TEXTO DE PARTIDA:
======

| POLÍTICA.
¿Rusia tiene aún una oposición?
Stefan Voss
En lo que pareció un intento desesperado, los liberales rusos intentaron excluir de la carrera al poderoso principal candidato del partido del Kremlin Rusia Unida, el presidente Vladimir Putin, en la recta final hacia las elecciones de la Duma el 2 de diciembre. El mandatario abusó de su cargo, argumentó el presidente del partido SPS, Nikita Belych. El poder estatal toma nota de estos ataques; los debates entre el gobierno y sus contrincantes han sido eliminados. Y los expertos se preguntan si aún existe una oposición en funcionamiento en el país.
A excepción de Bielorrusia, bajo un gobierno dictatorial, bien podría no haber otra nación europea en la que las voces críticas del gobierno en la campaña electoral se vean tan restringidas como en Rusia. Políticos como el ex jefe de gobierno Mijail Kasianov, quien ha provocado la ira del Kremlin, se quejan de que por todo el país se les niegan salas de reuniones a último momento, la policía confisca propaganda electoral y los simpatizantes son intimidados por el servicio secreto.
"La campaña electoral transcurre en líneas generales sin dificultades", aseguró por el contrario el jefe electoral impuesto por el Kremlin, Vladimir Churov.
En la nación de gigantescas extensiones geográficas, la televisión estatal que se difunde por todo el territorio es el medio más importante de propaganda. Los tiempos de emisión previstos por ley para los partidos fueron desplazados a horarios marginales del día.

======

DATOS REGISTRADOS:
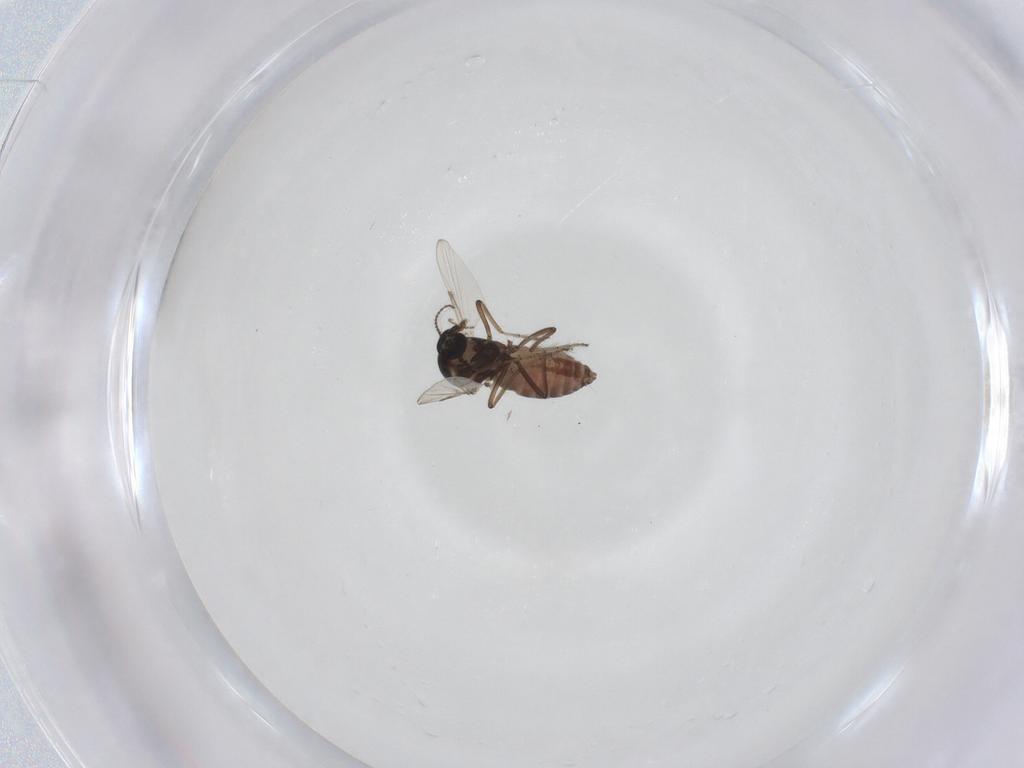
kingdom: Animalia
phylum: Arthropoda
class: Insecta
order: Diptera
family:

======

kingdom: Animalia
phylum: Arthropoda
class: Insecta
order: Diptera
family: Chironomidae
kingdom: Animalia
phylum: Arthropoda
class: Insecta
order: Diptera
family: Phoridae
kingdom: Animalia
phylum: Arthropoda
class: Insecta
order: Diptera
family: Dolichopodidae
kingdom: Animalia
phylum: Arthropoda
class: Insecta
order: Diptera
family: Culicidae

======

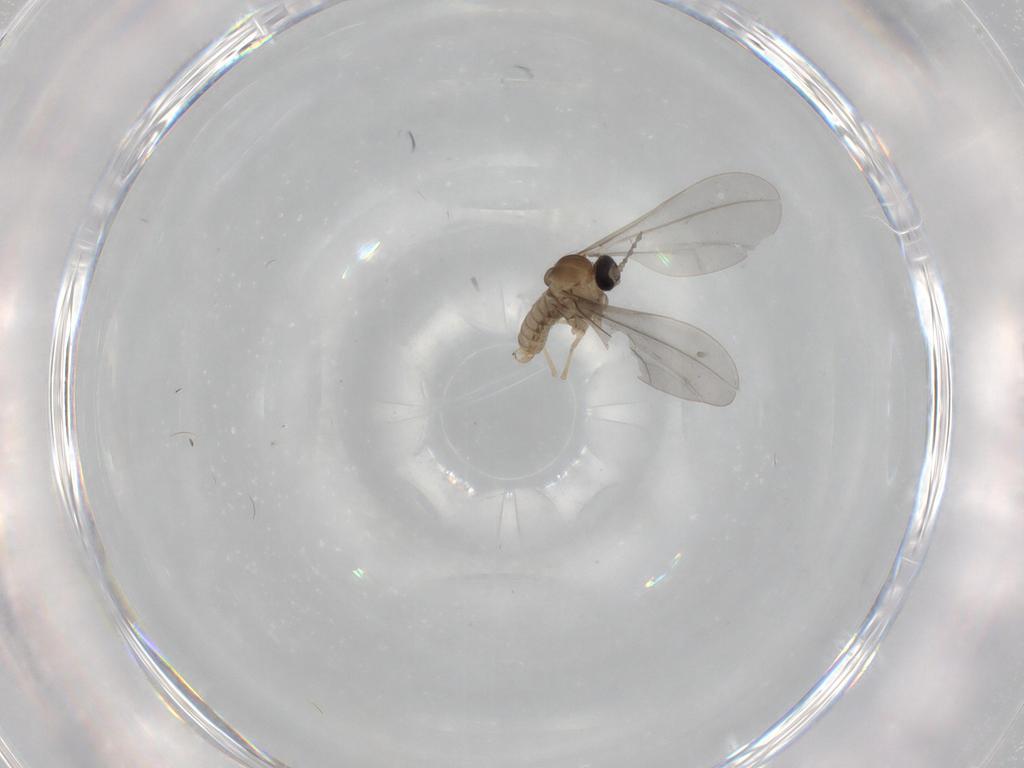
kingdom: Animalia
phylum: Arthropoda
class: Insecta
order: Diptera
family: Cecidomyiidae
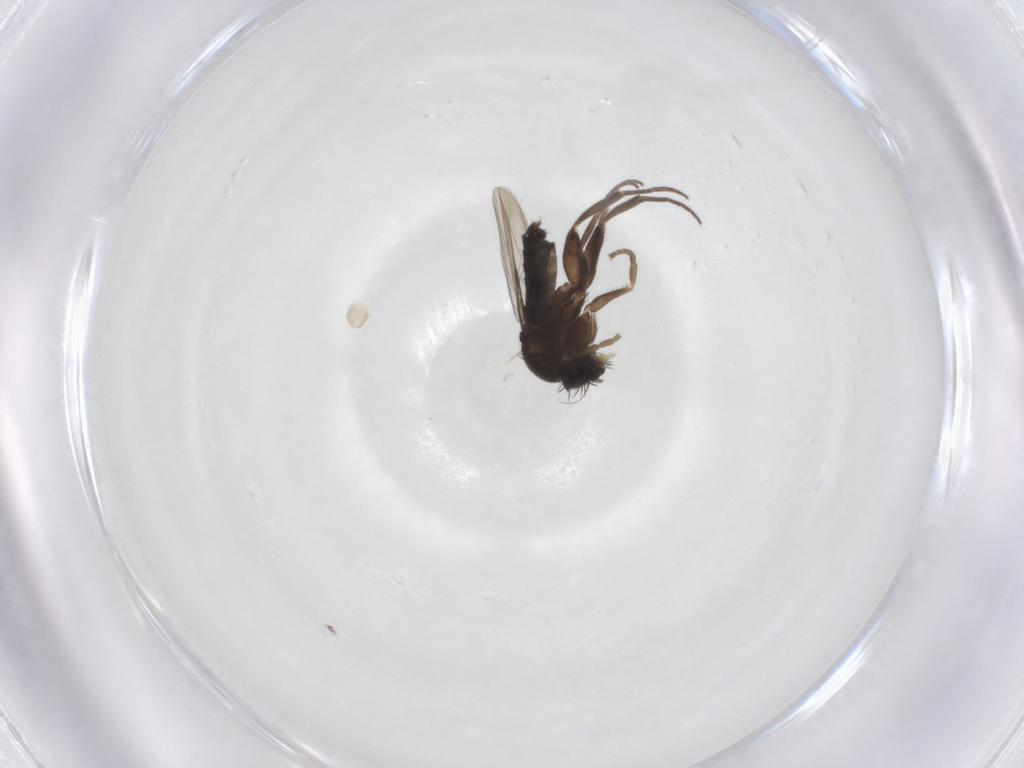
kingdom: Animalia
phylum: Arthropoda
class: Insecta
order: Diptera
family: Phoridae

======

EJERCICIO 1:
Copia sin cambios el fragmento del artículo sobre la oposición en Rusia que empieza en "A excepción de" y termina en "Kremlin, Vladimir Churov.".
EJERCICIO 2:
Sigue escribiendo el artículo sobre la oposición en Rusia a partir de su última frase.

RESPUESTA ESPERADA 1:
A excepción de Bielorrusia, bajo un gobierno dictatorial, bien podría no haber otra nación europea en la que las voces críticas del gobierno en la campaña electoral se vean tan restringidas como en Rusia. Políticos como el ex jefe de gobierno Mijail Kasianov, quien ha provocado la ira del Kremlin, se quejan de que por todo el país se les niegan salas de reuniones a último momento, la policía confisca propaganda electoral y los simpatizantes son intimidados por el servicio secreto.
"La campaña electoral transcurre en líneas generales sin dificultades", aseguró por el contrario el jefe electoral impuesto por el Kremlin, Vladimir Churov.

RESPUESTA ESPERADA 2:
A partir de la nueva ley electoral, se derogaron los mandatos directos y se elevó la valla para el ingreso en la Duma al 7%. Podría ocurrir que esta barrera fuera traspasada únicamente por los comunistas como único partido ajeno a las fuerzas del Kremlin. Pero el fracaso de la oposición también se explica por su propia fracaso a la hora de conectar con una población desencantada. Las fuerzas prooccidentales rusas todavía no están en condiciones de formar una fuerza conjunta para estar representadas al menos en el nuevo Parlamento.
De acuerdo con la opinión de los analistas, actualmente sólo tendría chances marginales una corriente de nacionalistas que se manifieste contraria a los oligarcas y la corrupción. El populista de izquierda Serguei Glasev cosechó con esta fórmula casi el 10% de los sufragios en las elecciones de la Duma en 2003.
El Kremlin reaccionó de inmediato: la agrupación de Glasev, Rodina, fue incluida en el partido iniciado por el oficialismo Rusia Justa. Según expertos, debe luchar contra posiciones pseudoizquierdistas y nostálgicos soviéticos y desviar el agua del molino de los comunistas, aún relativamente fuertes.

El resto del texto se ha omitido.